Thanks again for your inputs.

I’ve just installed the latest stable conda package in a new environment and it works fine in this thread. If conda has issues with the conflict resolution or needs too much RAM you could consider using mamba which should be faster.

Hi,

where I can find the details like for a specific cuda version which version of pytorch is compatible
I have cuda11.4 what should be the pytorch version

Check my previous post in this thread.

Hi,
I did install cuda and pytorch using this command:
"conda install pytorch==2.0.1 torchvision==0.15.2 torchaudio==2.0.2 pytorch-cuda=11.7 -c pytorch -c nvidia"
and now I have the following packages on my conda env:
cuda-cudart 11.7.99 0 nvidia
cuda-cupti 11.7.101 0 nvidia
cuda-libraries 11.7.1 0 nvidia
cuda-nvrtc 11.7.99 0 nvidia
cuda-nvtx 11.7.91 0 nvidia
cuda-runtime 11.7.1 0 nvidia
nvidia-cuda-cupti-cu11 11.7.101 pypi_0 pypi
nvidia-cuda-nvrtc-cu11 11.7.99 pypi_0 pypi
nvidia-cuda-runtime-cu11 11.7.99 pypi_0 pypi
pytorch 2.0.1 py3.8_cuda11.7_cudnn8.5.0_0 pytorch
pytorch-cuda 11.7 h778d358_5 pytorch
pytorch-mutex 1.0 cuda pytorch
$ conda list | grep ‘torch’
ffmpeg 4.3 hf484d3e_0 pytorch
pytorch 2.0.1 py3.8_cuda11.7_cudnn8.5.0_0 pytorch
pytorch-cuda 11.7 h778d358_5 pytorch
pytorch-mutex 1.0 cuda pytorch
pytorch-triton 2.1.0+440fd1bf20 pypi_0 pypi
torch-tb-profiler 0.4.1 pypi_0 pypi
torchaudio 2.1.0.dev20230628+cu118 pypi_0 pypi
torchtriton 2.0.0 py38 pytorch
torchvision 0.16.0.dev20230628+cu118 pypi_0 pypi
but I still get the following error:

RuntimeError: CUDA error: no kernel image is available for execution on the device
CUDA kernel errors might be asynchronously reported at some other API call, so the stacktrace below might be incorrect.
For debugging consider passing CUDA_LAUNCH_BLOCKING=1.

Please let me know if you have any suggestions.

Which GPU are you using?

It’s a t4 machine.
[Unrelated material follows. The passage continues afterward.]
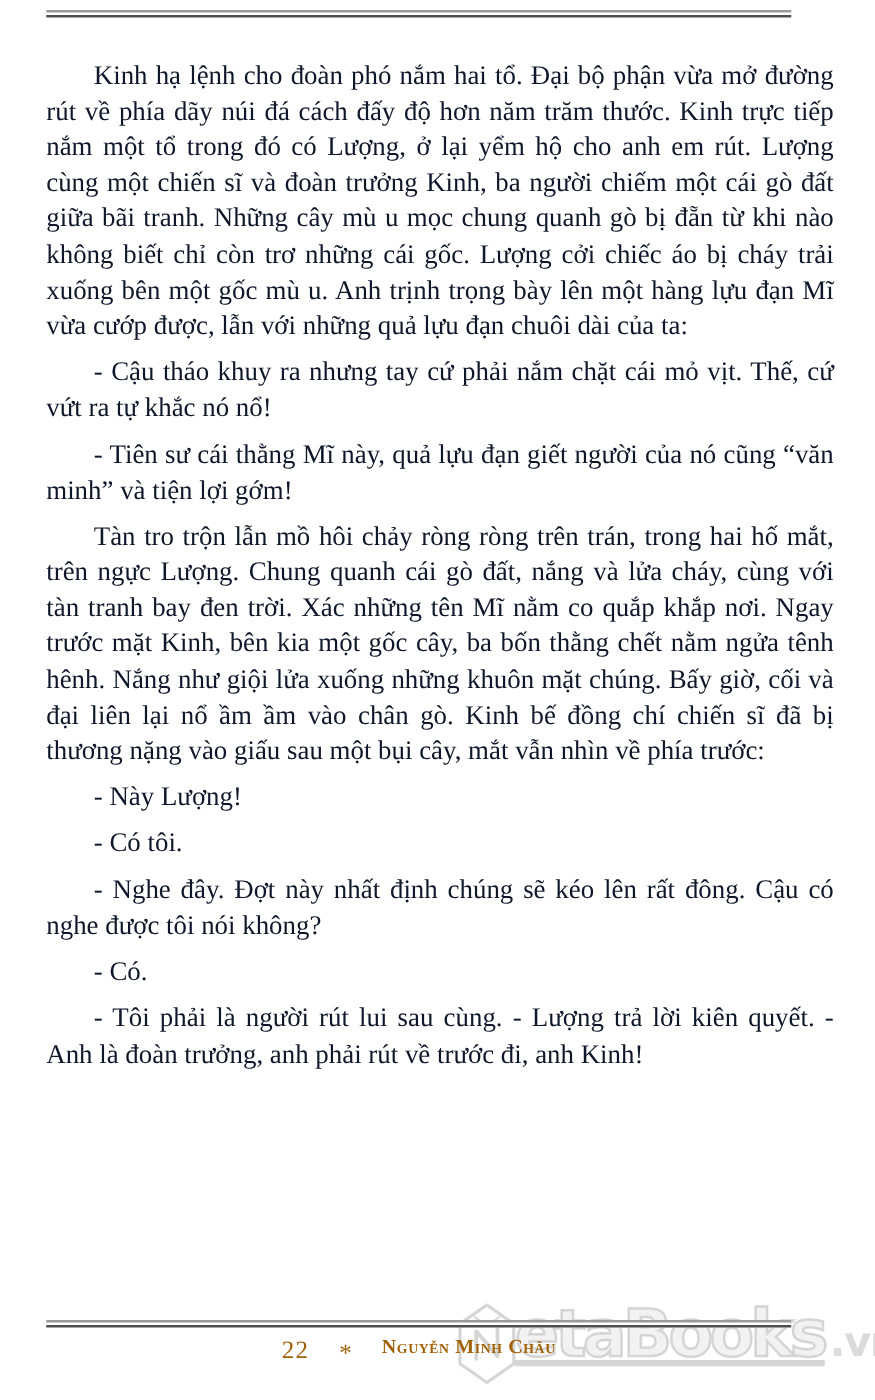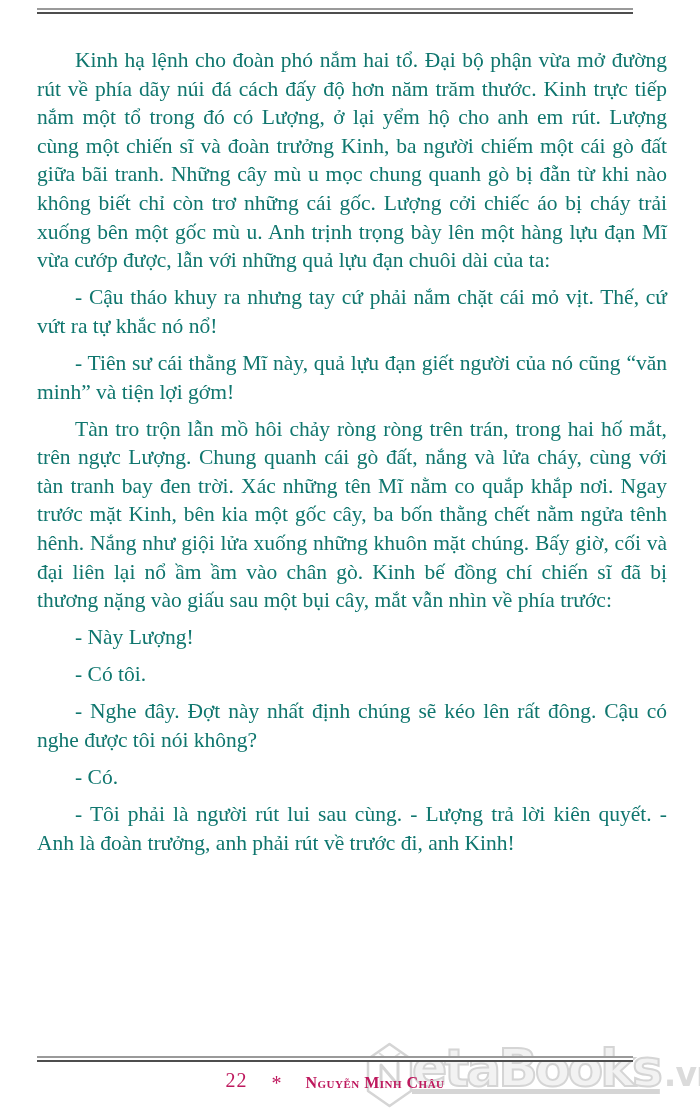"Kinh hạ lệnh cho đoàn" .body-text { color: #0f766e -> #0f172a }
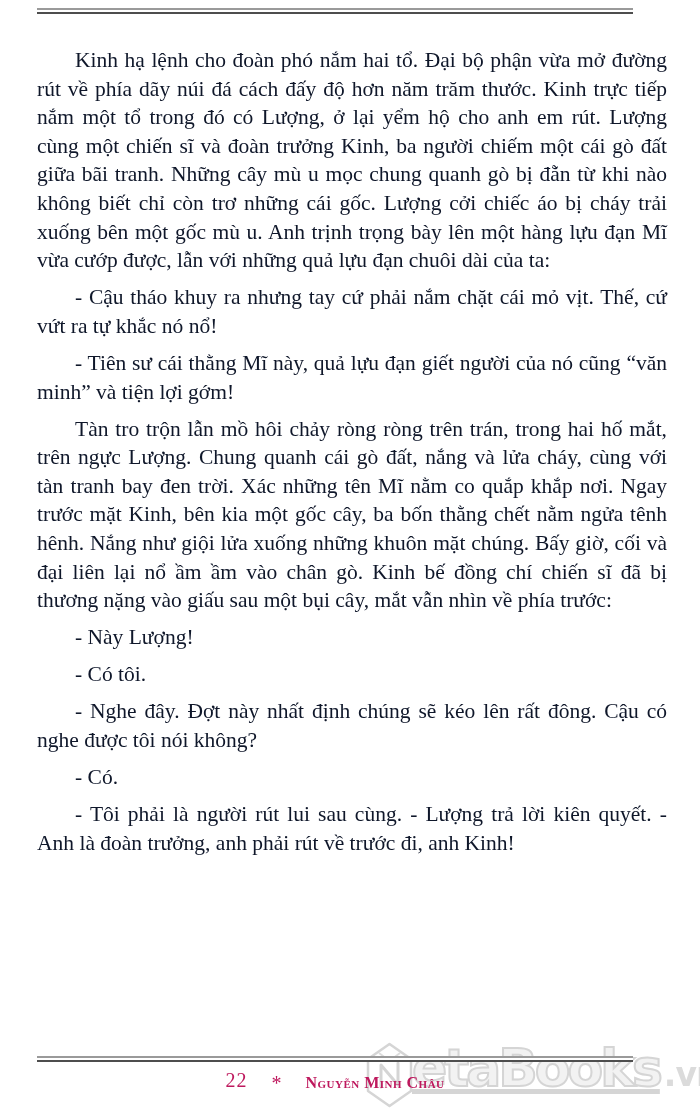"22" .footer { align-items: flex-end -> flex-start; color: #be185d -> #a16207 }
Standard NC4as T4 v3

The release works for me on a T4:

python -c "import torch; print(torch.__version__); print(torch.version.cuda); print(torch.cuda.get_device_properties(0)); print(torch.randn(1).cuda())"
2.0.1
11.7
_CudaDeviceProperties(name='Tesla T4', major=7, minor=5, total_memory=15978MB, multi_processor_count=40)
tensor([-0.0716], device='cuda:0')

I get similar output when I run "python -c “import torch; print(torch.version); print(torch.version.cuda); print(torch.cuda.get_device_properties(0)); print(torch.randn(1).cuda())”
" so what does this error mean:

Should I uninstall the normal pytorch (the non cuda version)?

The error might be raised by another library not building for your GPU architecture as PyTorch itself is able to use your device. You should try to narrow down which line of code fails and which library is used.